Michael Buerk’s reports from the Ethiopian highlands, broadcast on BBC TV news in October 1984, were to become landmark news items. John Simpson, the BBC’s World Affairs editor, considers that ‘The famine in Ethiopia was probably the biggest news story BBC Television News broadcast in the 1980s, until the fall of the Berlin Wall.’ It acted as an international siren telling the world about the plight of the famine victims in Ethiopia, and eventually spurred on the biggest humanitarian relief effort the world had ever seen and a spectacular new strand of raising funds and awareness.

Michael Buerk and Mohamed Amin
Filming in the compound of the feeding camp at Mekele in Tigray in October 1984.

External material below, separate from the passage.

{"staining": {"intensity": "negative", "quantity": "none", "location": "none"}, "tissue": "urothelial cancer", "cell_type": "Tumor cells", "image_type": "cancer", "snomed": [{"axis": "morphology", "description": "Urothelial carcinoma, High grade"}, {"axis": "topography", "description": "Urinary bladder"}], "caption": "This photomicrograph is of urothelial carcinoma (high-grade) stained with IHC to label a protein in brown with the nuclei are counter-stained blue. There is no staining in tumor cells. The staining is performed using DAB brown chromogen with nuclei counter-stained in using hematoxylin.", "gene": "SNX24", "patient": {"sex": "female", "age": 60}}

Yet the question remains, why did this particular coverage become so significant, and what were its wider implications both for institutions and attitudes towards giving, as well as the dilemmas of humanitarian intervention? The coverage of the Ethiopian famine, because it had such profound effects, is significant both in itself and as a historical case study that illuminates much wider problems. It was an example of a huge and worldwide news event, but one which ultimately involved major misunderstandings and misconceptions. Despite the multiple myths and assumptions that have since arisen, there is substantial evidence to indicate that the media perception of the famine in Ethiopia was far from accurate. But this was not the only famine that was misunderstood. In preceding and succeeding years there have been other occasions in the reporting of the developing world (and in particular Africa) where in hindsight the media also got things badly wrong. So the media coverage of the Ethiopian famine needs to be seen in a wider context, because it played a pivotal role in how Western countries have understood and reported Africa in the latter part of the twentieth century. It also had an unexpected and transforming effect upon private charitable institutions in the West. And largely as a result of the extraordinary response to the media coverage, foreign relief NGOs grew at an unprecedented rate and their relationship with the media was radically and permanently altered.


Suzanne Franks is Professor of Journalism at City University in London and author of Reporting Disasters: Famine, Aid, Politics and the Media.